As you can see, there are many potential benefits to the mental wellbeing of sharing your home with a cat. Many of the claims are backed up by scientific research, although a lot more work is needed in this area.
Physical health benefits of cats for old people
Several studies have looked into the potential health benefits of owning a cat; focusing in particular on cardiovascular (heart and blood vessels) health; cancer and dementia. Having a cat helps to improve general fitness too. Simple acts like grooming, playing, and changing litter boxes can provide a work-out for elderly people. Gentle, regular exercise is important in arthritis; so it can also help to keep arthritic joints in the hands moving.
Sadly, heart disease is one of the leading causes of death in the US, and worldwide. A scientific statement from the American Heart Association tells us that some studies have found pet ownership can lower blood pressure. The same review describes studies that have found lower resting heart rates and better responses to stress in pet parents.
Cancer is another leading cause of death worldwide. There are studies looking at whether pet ownership reduces the risk of some cancers, but there is not yet enough evidence here. However, cat ownership may provide benefits to those undergoing cancer treatment. A couple of studies have found that patients who had interactions with pets reported improved feelings about their health and decreased depressive feelings.
A review of articles on animal therapy for elderly patients affected by dementia showed a better ability to cope with everyday life, as well as to communicate.

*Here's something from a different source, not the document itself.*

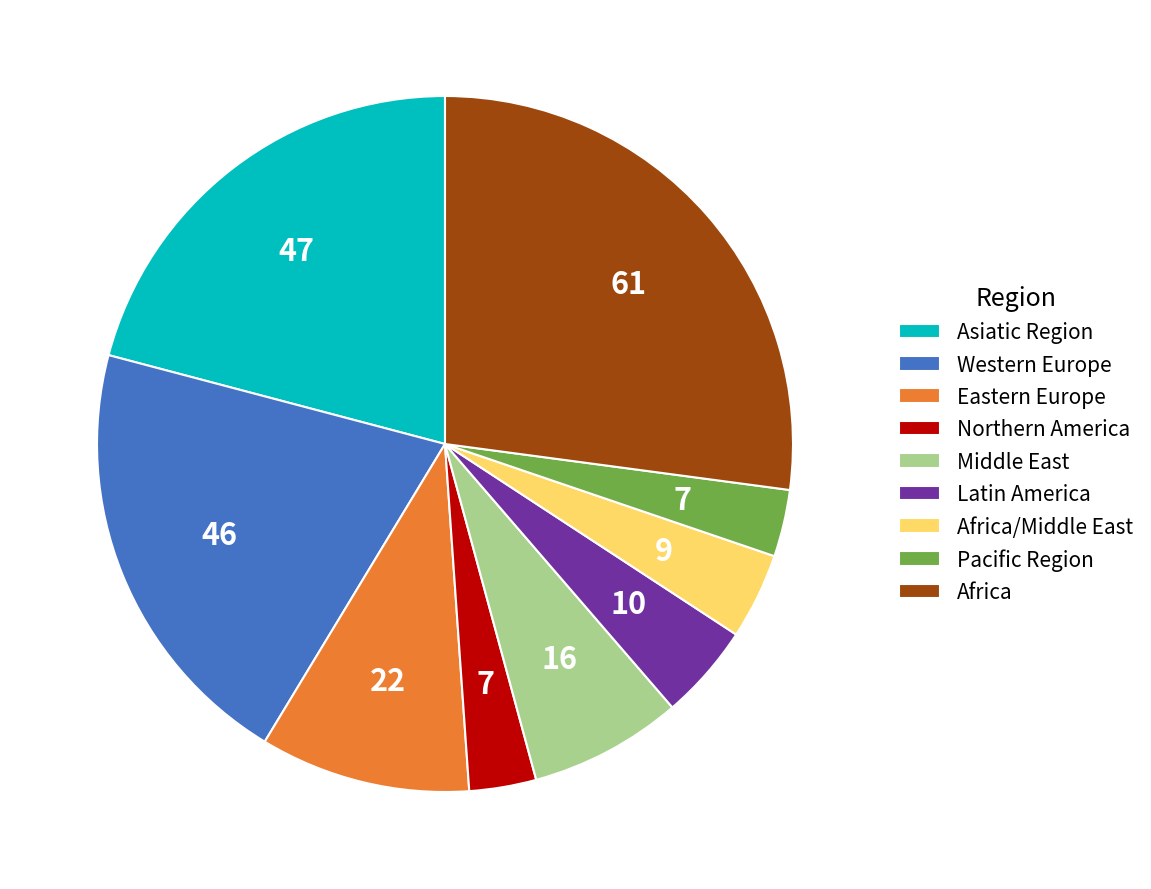

Which category has the biggest portion of the pie?

Africa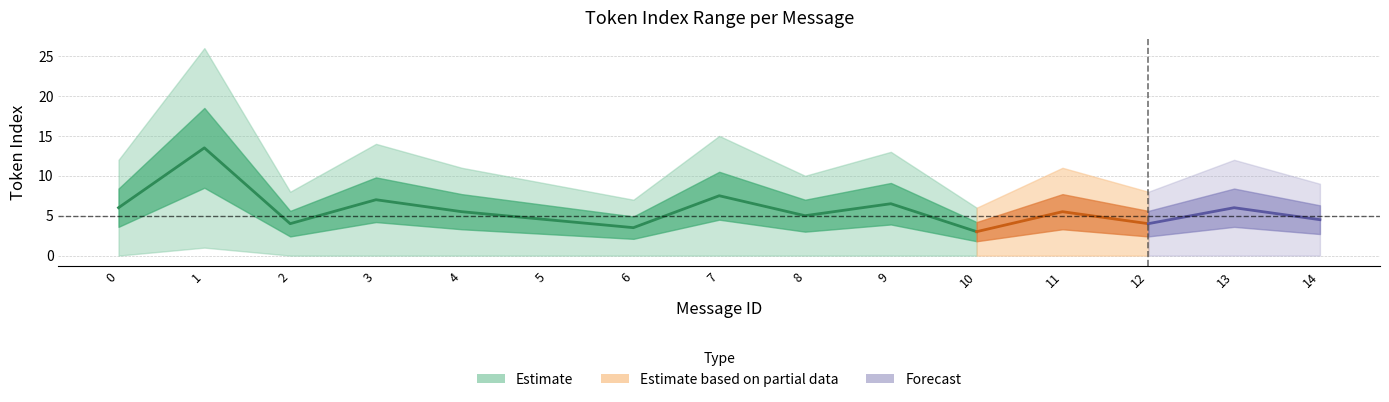

How many lines are shown in the chart?

3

So, although more research is needed in this area, there are many potential health benefits of having a cat for an elderly person.
What is the right cat for seniors?
There are some practical things to consider when adopting a cat as a senior. Certain cat breeds are known to have a more fiery temperament than others. You may also find it good to know that male cats are generally more easy-going than females.

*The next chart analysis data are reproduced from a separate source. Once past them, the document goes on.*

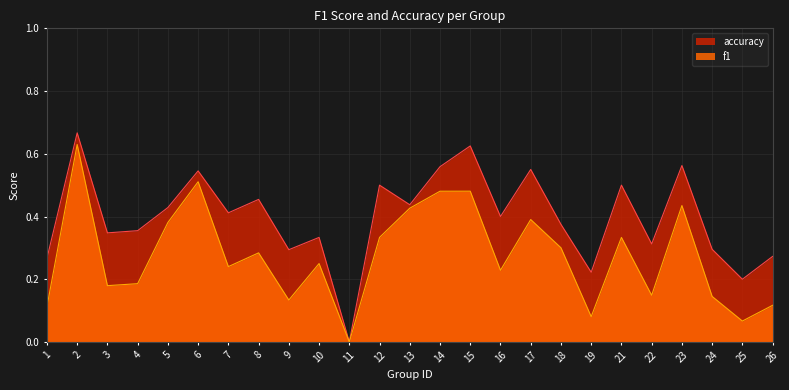

True or false: f1 has a value of 0.1 at 3.

False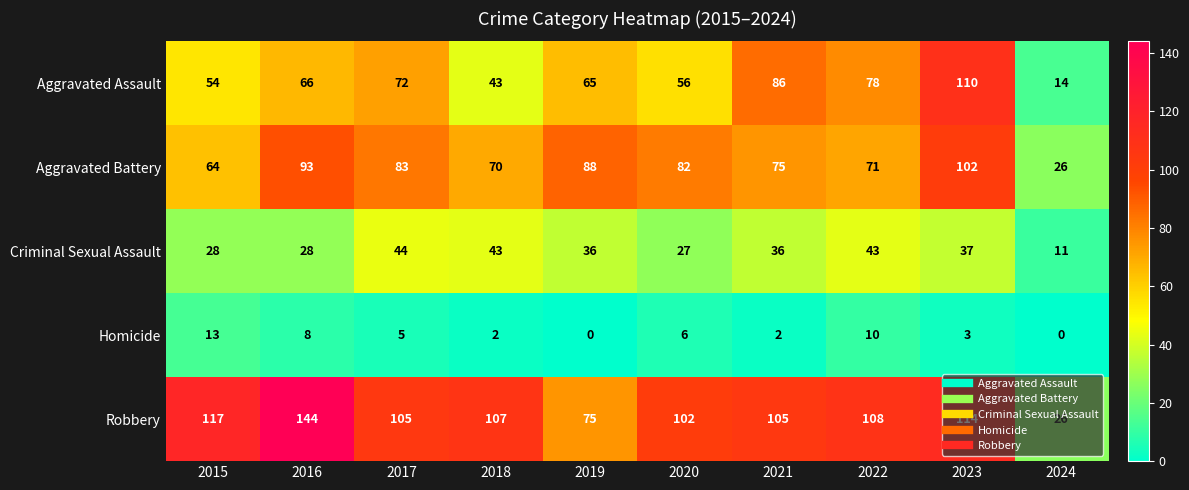

Which category has the highest value across all series?

2016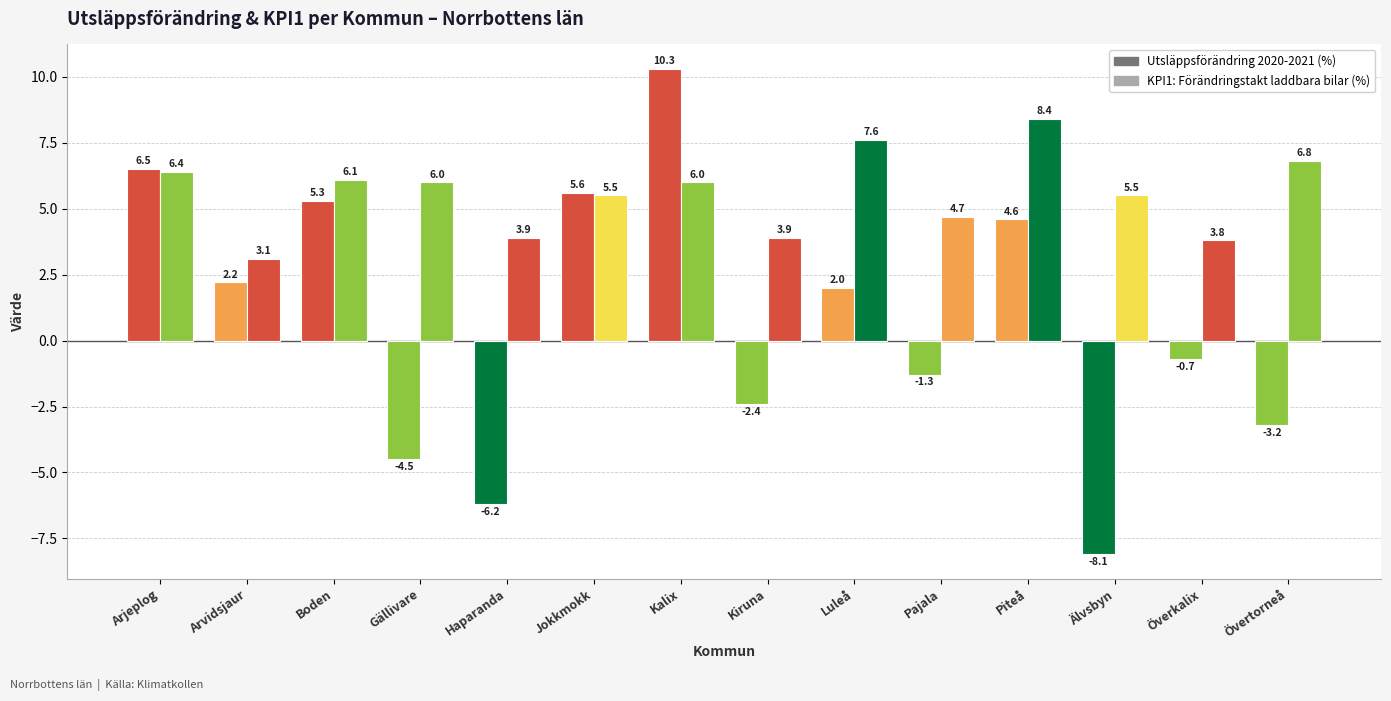

Reading left to right, transcribe all the data shown in this chart.

Utsläppsförändring 2020-2021 (%): 6.5	2.2	5.3	-4.5	-6.2	5.6	10.3	-2.4	2.0	-1.3	4.6	-8.1	-0.7	-3.2
KPI1: Förändringstakt andel laddbara bilar (%): 6.4	3.1	6.1	6.0	3.9	5.5	6.0	3.9	7.6	4.7	8.4	5.5	3.8	6.8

As we get older our skin becomes thinner and more easily wounded. Since cats can sometimes overstep boundaries, temperament becomes a very important factor when selecting a cat as a senior.
Tip: Blankets over your lap can help prevent accidental injury when your feline friend suddenly tries to jumps off!
Older cats for older people
Elderly cats are often the best choice for older pet parents, for a number of reasons: they tend to be calmer in temperament, already litter trained, and more content cuddling and sleeping on your lap. On the other side of the coin, elderly cats are more prone to common health problems like chronic kidney disease. So cost, and more importantly, the ability to pay for pet insurance will play a part. Being able to transport the cat to a veterinary clinic when needed is also important; whether through a friend, relative, or pet transport company.
Adoption is often a good option for senior pet parents. Some rescue centers will even provide financial support for elderly cats that they rehome. These centers can also offer the peace of mind and reassurance that they will look after your cat again, should something happen to you.
So, if you’ve been wondering what are benefits of cats for old people, or why cats are good for seniors, hopefully you have found the answer here! There are many potential benefits, both healthwise and for mental well-being. I am sure the benefits are mutual too! A warm loving lap to curl up on, and a pet parent who is home most of the day, make for a cat’s dream home.